TASK DETAILS >>
Can you give again the lines starting at the one that contains "locality: Sierra Nipe, at Rio Piloto" and stopping after the one that contains "collector number: 21760", copied character for character?

WORKING DATA >>
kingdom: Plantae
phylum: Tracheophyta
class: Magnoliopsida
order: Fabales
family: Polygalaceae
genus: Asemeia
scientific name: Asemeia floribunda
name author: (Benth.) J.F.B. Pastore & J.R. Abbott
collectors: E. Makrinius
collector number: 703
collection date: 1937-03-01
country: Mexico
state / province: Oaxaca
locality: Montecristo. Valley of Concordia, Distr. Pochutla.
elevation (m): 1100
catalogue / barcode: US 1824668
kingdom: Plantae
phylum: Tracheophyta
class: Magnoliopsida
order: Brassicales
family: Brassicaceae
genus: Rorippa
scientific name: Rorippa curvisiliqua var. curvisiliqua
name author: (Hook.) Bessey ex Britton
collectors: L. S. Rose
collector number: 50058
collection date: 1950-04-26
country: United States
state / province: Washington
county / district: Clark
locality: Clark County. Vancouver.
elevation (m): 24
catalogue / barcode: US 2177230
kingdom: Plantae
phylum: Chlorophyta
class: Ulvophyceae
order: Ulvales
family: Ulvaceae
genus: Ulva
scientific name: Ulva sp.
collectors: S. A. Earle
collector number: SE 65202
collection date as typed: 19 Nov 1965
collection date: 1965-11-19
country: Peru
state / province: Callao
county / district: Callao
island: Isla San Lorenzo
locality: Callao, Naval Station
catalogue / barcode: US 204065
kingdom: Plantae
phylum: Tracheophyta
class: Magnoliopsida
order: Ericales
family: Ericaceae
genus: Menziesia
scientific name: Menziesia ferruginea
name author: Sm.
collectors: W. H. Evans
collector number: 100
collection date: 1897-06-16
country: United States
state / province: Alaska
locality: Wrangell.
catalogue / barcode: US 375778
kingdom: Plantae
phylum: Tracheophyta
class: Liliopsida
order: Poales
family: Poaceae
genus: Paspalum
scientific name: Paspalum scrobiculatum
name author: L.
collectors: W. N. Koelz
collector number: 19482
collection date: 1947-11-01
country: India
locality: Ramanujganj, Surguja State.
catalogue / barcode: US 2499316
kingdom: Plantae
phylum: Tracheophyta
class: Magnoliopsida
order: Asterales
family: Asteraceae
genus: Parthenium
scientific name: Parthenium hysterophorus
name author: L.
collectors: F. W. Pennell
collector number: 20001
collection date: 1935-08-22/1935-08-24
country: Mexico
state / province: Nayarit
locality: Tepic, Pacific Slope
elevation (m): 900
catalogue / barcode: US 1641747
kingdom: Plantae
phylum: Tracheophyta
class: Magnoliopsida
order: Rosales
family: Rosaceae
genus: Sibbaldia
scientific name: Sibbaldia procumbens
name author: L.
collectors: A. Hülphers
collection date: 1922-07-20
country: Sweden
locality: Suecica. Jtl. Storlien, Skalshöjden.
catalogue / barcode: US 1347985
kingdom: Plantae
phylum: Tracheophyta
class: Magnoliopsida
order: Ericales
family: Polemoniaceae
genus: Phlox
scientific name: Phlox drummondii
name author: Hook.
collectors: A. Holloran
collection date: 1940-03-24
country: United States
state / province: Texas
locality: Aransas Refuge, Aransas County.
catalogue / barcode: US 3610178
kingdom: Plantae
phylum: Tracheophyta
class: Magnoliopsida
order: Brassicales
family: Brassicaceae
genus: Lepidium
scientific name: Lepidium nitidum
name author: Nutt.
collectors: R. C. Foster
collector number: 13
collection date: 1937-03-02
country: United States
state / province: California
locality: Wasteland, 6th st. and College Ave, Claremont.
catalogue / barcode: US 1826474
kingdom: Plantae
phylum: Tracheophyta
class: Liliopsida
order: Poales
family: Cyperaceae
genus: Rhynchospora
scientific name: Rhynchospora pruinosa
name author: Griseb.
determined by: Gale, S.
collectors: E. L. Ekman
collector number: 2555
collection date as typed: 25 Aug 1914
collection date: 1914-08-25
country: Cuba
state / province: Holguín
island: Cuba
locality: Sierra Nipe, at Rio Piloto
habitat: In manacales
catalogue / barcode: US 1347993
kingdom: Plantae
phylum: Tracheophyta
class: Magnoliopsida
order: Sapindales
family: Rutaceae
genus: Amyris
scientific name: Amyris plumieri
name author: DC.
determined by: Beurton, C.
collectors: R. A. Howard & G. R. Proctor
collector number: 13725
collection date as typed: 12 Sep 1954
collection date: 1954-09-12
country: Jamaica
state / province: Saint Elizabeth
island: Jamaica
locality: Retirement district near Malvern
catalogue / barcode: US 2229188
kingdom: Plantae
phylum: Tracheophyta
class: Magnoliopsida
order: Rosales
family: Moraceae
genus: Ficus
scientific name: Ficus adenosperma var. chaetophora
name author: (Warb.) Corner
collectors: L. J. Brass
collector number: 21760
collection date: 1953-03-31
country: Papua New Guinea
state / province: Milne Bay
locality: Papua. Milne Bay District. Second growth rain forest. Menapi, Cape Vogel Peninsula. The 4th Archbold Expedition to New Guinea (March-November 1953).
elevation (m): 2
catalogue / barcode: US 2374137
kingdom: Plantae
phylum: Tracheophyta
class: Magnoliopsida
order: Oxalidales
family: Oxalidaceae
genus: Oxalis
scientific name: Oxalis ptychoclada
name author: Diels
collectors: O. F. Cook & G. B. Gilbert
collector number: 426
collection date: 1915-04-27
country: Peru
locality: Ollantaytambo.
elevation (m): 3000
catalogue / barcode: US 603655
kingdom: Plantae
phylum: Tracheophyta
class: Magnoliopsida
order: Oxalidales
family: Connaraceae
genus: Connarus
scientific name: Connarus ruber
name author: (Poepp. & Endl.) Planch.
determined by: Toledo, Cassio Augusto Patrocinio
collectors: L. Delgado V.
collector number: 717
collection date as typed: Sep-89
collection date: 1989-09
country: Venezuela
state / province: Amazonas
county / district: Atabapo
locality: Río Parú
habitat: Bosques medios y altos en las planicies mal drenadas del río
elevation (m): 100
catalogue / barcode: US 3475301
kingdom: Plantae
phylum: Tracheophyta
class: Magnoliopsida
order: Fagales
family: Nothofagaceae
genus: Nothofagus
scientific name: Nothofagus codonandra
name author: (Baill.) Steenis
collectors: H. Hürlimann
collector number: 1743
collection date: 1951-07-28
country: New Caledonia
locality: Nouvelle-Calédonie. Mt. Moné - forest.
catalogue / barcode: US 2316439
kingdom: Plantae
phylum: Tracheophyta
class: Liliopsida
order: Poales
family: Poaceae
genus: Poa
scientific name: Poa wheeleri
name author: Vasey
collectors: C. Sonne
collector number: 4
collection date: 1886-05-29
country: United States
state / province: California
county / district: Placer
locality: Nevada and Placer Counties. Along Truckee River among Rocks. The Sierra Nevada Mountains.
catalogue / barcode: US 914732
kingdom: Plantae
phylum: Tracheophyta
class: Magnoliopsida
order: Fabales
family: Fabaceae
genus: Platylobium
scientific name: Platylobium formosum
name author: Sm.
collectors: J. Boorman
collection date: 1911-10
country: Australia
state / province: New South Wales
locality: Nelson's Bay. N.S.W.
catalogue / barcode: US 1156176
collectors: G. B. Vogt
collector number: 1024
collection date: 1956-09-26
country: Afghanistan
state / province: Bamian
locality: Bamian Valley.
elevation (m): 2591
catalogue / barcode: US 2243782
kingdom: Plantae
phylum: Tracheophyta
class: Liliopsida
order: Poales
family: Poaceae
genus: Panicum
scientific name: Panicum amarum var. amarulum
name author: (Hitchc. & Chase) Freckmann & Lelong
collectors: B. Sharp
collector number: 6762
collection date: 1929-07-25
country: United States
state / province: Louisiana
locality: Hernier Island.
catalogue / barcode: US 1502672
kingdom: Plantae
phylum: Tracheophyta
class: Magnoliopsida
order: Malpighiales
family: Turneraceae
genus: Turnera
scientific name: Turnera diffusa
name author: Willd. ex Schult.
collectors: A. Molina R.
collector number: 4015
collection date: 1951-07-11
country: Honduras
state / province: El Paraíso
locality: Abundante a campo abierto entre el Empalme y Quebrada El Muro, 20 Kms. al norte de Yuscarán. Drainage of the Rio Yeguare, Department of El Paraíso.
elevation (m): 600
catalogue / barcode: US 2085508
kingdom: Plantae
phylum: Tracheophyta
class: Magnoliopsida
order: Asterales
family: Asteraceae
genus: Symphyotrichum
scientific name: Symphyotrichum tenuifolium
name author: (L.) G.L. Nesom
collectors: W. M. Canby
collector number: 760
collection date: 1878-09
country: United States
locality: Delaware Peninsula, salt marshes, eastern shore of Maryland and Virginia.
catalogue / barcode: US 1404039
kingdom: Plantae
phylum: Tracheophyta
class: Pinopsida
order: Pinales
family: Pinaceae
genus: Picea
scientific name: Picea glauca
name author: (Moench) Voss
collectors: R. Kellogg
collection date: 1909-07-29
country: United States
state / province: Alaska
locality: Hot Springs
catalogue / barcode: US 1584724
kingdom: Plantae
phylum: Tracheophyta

SOLUTION FOR THIS EXERCISE >>
locality: Sierra Nipe, at Rio Piloto
habitat: In manacales
catalogue / barcode: US 1347993
kingdom: Plantae
phylum: Tracheophyta
class: Magnoliopsida
order: Sapindales
family: Rutaceae
genus: Amyris
scientific name: Amyris plumieri
name author: DC.
determined by: Beurton, C.
collectors: R. A. Howard & G. R. Proctor
collector number: 13725
collection date as typed: 12 Sep 1954
collection date: 1954-09-12
country: Jamaica
state / province: Saint Elizabeth
island: Jamaica
locality: Retirement district near Malvern
catalogue / barcode: US 2229188
kingdom: Plantae
phylum: Tracheophyta
class: Magnoliopsida
order: Rosales
family: Moraceae
genus: Ficus
scientific name: Ficus adenosperma var. chaetophora
name author: (Warb.) Corner
collectors: L. J. Brass
collector number: 21760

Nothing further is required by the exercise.